In the 1960s, observers noted that the Voting Rights Act gave teeth to the Civil Rights Act. It did this by establishing federal oversight over election processes and requiring states to get approval from the federal government before making changes to voting laws. It’s possible to look at the SUPPORT Act in a similar way. By requiring Medicare and Medicaid to cover life-saving treatments for people living with substance use disorders, extending prescribing authority to more medical professionals, and incentivizing medical schools to train students in addiction medicine and rewarding those students who do, it’s reasonable to say the SUPPORT Act gives teeth to both CARA and the 21st Century Cures Act.

Advocacy in Action

We concluded Part Two of this series by pointing out that although the wheels of large bureaucracies like the federal government and the medical establishment turn very, very slowly most of the time, there are times when those same wheels turn rapidly.

When that happens, it’s almost never by accident.

The thing that gets those wheels to turn – the grease, as it were – is not a thing.

It’s people.

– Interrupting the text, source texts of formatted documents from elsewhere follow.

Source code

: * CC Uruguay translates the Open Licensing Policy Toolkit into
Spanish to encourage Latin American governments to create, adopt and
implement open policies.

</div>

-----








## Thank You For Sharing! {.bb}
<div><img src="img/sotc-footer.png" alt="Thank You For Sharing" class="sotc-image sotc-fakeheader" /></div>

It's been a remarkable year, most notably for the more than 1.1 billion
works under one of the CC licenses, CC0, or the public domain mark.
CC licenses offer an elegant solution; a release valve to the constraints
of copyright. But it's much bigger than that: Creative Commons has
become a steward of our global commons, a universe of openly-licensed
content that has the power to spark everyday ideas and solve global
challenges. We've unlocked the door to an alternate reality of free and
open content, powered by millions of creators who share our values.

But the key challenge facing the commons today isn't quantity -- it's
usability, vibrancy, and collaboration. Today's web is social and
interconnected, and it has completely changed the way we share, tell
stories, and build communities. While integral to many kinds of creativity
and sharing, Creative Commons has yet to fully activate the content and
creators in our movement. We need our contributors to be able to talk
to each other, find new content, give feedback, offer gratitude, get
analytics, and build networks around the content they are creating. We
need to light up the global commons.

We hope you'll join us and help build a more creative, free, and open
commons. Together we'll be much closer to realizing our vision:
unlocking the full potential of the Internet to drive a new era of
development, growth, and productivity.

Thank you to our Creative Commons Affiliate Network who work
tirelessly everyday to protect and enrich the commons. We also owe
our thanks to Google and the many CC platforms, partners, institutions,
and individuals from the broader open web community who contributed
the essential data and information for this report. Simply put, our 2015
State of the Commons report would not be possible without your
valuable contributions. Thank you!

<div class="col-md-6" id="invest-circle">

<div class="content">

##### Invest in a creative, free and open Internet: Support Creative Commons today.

It’s the advocates who work to raise awareness on behalf of our citizens in need. We owe our thanks to these advocates. We’re indebted to the concerned parents and the grieving families who spoke out. We can credit these changes to them, and the dedicated treatment professionals, first responders, physicians, and psychiatrists who saw the opioid crisis develop and understood that something had to be done to stop it.

We conclude this series by asking our readers to recognize something we think matters. While it appears that everything that has happened in Washington, D.C. these past few years has been hopelessly hamstrung by partisanship and characterized by a near-total absence of compromise and good-faith negotiation by our elected representatives, the passage of these three acts in Congress prove that we, as a nation, can still join together and enact laws that transcend our differences and work for the benefit of all.